On Tuesday, February 21, 2023, the National Labor Relations Board (the “Board”) ruled that broad confidentiality and non-disparagement provisions contained in severance agreements are invalid. The ruling applies to private employers covered by the National Labor Relations Act (the “NLRA”). It is effective immediately. Therefore, employers who continue to use broad confidentiality and non-disparagement provisions are at risk of defending a claim that asserts an unfair labor practice.
In the ruling, McLaren Macomb (which can be found here: https://www.nlrb.gov/case/07-CA-263041), the Board reviewed terms that prevented an employee from disclosing terms of the severance agreement to any third party and from making other statements that may disparage the employer.
The Board held said provisions were invalid because, in part, they (i) restrict an employee’s ability to bring a claim under Section 7 of the NLRA; (ii) were not limited to the employee’s relationship with the employer nor in time; and (iii) “disparagement” was not defined as required by the Supreme Court of the United States.

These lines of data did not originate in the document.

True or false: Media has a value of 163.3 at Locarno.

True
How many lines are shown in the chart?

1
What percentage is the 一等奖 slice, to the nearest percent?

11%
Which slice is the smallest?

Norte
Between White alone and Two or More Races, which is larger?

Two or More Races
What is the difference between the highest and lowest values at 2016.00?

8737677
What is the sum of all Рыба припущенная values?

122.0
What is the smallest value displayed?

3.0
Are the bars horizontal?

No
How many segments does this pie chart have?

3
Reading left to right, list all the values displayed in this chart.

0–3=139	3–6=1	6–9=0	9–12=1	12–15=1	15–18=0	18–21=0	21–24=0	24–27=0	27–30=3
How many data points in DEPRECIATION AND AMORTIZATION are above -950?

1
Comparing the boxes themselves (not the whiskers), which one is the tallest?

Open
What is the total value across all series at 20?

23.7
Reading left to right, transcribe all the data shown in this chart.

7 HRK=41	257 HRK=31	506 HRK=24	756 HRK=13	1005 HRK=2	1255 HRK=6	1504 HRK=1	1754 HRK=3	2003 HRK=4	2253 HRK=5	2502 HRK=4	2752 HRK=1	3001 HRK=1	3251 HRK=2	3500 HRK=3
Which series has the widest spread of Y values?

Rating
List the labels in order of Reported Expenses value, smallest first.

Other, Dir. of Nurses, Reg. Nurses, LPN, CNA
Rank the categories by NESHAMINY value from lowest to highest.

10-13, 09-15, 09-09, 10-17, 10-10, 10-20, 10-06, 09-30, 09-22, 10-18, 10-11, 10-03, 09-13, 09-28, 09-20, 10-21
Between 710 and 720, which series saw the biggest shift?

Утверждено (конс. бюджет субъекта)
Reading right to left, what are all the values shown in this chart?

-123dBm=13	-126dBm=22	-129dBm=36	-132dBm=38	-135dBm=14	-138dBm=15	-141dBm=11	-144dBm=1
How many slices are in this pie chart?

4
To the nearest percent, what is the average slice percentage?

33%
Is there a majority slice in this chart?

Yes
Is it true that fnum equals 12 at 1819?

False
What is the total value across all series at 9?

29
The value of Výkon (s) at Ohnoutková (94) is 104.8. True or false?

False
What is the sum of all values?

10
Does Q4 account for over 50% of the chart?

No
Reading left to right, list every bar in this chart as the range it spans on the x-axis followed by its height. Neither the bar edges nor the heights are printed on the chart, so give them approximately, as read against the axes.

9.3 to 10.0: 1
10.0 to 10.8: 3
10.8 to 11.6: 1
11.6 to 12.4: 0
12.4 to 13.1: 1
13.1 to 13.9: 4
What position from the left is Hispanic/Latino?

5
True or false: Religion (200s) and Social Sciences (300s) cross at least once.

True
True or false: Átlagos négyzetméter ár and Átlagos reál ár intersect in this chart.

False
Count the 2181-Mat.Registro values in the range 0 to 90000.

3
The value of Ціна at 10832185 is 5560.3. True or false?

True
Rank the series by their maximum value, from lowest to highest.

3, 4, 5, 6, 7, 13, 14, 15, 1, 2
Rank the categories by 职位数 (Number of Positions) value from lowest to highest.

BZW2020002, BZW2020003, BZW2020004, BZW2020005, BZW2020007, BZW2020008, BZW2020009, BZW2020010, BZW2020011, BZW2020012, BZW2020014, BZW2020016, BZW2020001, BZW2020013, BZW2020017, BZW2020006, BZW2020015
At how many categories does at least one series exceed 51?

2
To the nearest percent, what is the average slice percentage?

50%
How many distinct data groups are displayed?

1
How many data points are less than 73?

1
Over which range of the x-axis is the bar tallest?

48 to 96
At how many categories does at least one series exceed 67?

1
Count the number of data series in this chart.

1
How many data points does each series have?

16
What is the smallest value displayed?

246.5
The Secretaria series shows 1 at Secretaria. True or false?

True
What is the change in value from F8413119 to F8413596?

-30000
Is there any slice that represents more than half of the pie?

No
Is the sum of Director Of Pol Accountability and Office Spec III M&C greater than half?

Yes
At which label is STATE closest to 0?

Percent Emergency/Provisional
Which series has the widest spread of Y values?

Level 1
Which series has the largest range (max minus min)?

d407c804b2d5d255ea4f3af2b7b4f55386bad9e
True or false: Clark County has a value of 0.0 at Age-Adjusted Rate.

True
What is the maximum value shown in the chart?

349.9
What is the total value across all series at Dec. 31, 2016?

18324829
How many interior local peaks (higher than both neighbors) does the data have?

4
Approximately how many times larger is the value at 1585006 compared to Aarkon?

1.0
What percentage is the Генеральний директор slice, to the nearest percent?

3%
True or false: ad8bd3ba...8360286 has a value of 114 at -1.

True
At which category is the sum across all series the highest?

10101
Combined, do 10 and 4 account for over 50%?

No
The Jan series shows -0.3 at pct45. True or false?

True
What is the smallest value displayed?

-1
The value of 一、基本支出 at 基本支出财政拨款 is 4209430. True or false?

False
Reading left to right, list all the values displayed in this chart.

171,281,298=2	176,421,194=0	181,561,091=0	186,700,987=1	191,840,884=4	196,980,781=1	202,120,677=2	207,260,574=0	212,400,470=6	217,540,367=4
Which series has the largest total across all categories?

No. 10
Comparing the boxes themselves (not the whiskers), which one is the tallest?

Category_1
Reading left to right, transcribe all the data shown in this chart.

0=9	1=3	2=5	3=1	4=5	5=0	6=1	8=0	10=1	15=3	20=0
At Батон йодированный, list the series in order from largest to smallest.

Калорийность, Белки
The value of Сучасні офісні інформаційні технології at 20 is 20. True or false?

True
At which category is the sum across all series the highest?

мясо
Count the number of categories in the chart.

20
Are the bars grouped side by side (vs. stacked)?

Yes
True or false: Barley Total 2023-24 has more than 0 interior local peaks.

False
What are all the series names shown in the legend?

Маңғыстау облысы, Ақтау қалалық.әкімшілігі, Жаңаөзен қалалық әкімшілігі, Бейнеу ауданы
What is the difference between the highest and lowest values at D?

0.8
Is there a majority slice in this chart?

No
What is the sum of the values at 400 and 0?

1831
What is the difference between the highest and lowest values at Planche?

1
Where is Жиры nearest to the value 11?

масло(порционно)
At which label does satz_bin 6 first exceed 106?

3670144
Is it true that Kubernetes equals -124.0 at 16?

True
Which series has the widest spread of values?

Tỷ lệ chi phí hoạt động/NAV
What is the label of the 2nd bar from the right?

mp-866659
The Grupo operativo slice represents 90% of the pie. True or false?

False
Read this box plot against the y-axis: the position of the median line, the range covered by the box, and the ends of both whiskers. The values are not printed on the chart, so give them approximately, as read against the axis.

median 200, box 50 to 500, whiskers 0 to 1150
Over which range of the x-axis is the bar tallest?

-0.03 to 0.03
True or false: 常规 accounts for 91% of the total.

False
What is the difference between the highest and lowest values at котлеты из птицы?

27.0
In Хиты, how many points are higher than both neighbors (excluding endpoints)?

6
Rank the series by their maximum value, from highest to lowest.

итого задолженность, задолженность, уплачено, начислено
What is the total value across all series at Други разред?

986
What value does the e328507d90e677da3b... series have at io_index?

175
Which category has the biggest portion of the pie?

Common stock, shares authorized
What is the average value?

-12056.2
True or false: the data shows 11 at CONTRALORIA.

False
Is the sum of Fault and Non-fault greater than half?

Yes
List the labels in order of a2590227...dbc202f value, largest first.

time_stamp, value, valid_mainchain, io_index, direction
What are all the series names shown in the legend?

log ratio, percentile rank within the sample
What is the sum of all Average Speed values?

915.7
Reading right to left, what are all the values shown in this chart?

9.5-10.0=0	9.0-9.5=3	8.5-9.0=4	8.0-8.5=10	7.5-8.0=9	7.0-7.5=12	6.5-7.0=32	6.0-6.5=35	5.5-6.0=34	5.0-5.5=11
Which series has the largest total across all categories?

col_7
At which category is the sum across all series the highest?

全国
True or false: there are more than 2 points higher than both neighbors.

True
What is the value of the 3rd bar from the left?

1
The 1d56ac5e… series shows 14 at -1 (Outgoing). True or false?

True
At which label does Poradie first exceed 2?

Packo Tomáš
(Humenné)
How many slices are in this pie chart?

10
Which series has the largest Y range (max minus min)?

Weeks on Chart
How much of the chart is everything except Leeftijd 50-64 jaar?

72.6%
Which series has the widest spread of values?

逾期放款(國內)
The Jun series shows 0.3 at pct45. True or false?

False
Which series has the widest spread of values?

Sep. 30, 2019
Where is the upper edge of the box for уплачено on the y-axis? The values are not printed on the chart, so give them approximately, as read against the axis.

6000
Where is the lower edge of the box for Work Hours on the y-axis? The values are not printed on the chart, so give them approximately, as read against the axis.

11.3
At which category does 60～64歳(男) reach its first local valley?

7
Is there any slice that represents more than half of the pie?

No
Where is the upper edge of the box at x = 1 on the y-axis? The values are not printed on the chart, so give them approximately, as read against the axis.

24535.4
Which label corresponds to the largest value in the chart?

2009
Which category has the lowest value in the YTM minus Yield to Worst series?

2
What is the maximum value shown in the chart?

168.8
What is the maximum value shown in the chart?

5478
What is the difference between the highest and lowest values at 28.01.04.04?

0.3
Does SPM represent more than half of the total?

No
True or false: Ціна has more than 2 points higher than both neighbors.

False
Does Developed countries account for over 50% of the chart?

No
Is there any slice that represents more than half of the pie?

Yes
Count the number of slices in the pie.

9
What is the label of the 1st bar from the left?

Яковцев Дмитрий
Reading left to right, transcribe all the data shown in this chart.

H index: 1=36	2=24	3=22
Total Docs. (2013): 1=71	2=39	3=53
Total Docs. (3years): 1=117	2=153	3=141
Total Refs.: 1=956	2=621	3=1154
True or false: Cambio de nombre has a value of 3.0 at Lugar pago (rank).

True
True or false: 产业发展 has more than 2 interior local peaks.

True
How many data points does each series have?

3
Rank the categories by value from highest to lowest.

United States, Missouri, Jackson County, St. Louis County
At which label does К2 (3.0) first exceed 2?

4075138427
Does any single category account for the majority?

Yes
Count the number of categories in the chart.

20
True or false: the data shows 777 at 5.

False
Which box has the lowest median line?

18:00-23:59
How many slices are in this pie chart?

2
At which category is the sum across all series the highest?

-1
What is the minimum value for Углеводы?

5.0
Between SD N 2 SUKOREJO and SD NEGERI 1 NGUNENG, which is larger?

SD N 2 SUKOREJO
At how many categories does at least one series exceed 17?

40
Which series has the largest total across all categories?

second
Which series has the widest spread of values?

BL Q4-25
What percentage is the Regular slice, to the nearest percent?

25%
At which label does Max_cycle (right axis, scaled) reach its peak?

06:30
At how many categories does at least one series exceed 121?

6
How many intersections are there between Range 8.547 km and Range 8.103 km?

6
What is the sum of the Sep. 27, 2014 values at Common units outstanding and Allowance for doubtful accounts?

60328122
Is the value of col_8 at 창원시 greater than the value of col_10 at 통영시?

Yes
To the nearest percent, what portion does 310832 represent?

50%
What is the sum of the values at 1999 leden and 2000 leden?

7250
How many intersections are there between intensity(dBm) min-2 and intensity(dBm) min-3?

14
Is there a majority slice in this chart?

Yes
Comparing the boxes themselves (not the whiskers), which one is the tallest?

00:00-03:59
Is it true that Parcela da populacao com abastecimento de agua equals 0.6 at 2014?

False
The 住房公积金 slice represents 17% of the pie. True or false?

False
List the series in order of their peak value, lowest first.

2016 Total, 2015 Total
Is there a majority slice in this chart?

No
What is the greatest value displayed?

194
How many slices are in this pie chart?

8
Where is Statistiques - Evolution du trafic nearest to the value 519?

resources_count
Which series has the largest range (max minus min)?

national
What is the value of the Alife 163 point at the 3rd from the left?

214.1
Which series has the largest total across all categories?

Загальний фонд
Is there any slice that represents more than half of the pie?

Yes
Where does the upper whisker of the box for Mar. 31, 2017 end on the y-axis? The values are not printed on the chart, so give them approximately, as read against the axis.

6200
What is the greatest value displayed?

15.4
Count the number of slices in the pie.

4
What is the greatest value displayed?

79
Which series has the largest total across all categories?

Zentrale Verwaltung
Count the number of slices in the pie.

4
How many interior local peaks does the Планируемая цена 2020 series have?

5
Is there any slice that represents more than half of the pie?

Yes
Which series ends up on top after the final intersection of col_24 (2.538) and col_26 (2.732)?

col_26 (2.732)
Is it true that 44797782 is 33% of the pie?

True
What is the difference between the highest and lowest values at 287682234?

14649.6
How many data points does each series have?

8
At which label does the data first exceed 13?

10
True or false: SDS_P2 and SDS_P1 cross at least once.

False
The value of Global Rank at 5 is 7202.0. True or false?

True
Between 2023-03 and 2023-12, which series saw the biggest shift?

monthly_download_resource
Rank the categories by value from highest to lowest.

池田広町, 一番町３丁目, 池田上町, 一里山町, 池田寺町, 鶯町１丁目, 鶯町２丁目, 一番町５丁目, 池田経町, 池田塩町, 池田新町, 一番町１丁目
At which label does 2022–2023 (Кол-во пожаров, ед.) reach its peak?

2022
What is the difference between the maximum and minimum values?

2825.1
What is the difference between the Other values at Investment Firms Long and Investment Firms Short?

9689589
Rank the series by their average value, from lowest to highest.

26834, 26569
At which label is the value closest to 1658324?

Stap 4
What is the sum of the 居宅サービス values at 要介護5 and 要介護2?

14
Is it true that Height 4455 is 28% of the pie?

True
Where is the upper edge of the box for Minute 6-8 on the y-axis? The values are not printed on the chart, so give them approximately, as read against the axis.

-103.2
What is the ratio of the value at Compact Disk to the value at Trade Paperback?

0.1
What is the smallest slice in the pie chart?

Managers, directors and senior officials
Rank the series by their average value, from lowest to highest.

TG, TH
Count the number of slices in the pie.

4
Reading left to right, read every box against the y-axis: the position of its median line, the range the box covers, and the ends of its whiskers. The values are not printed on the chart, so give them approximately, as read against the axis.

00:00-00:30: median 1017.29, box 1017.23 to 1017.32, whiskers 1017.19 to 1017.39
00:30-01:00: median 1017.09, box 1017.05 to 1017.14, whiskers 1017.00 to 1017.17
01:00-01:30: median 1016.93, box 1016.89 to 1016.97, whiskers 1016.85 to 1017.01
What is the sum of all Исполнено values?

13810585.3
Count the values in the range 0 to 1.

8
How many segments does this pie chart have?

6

The ruling may be appealed. In the meantime, employers must revise their severance agreements accordingly. This does not mean employers must delete all aspects of provisions regarding non-disparagement and confidentiality. The former must be narrowly tailored and defined in accordance with the law. The latter may still protect certain information such as trade secrets. Also, be sure to include a severability provision. It may save a severance agreement from being deemed invalid based on the recent ruling.
The information contained in this document does not constitute legal advice.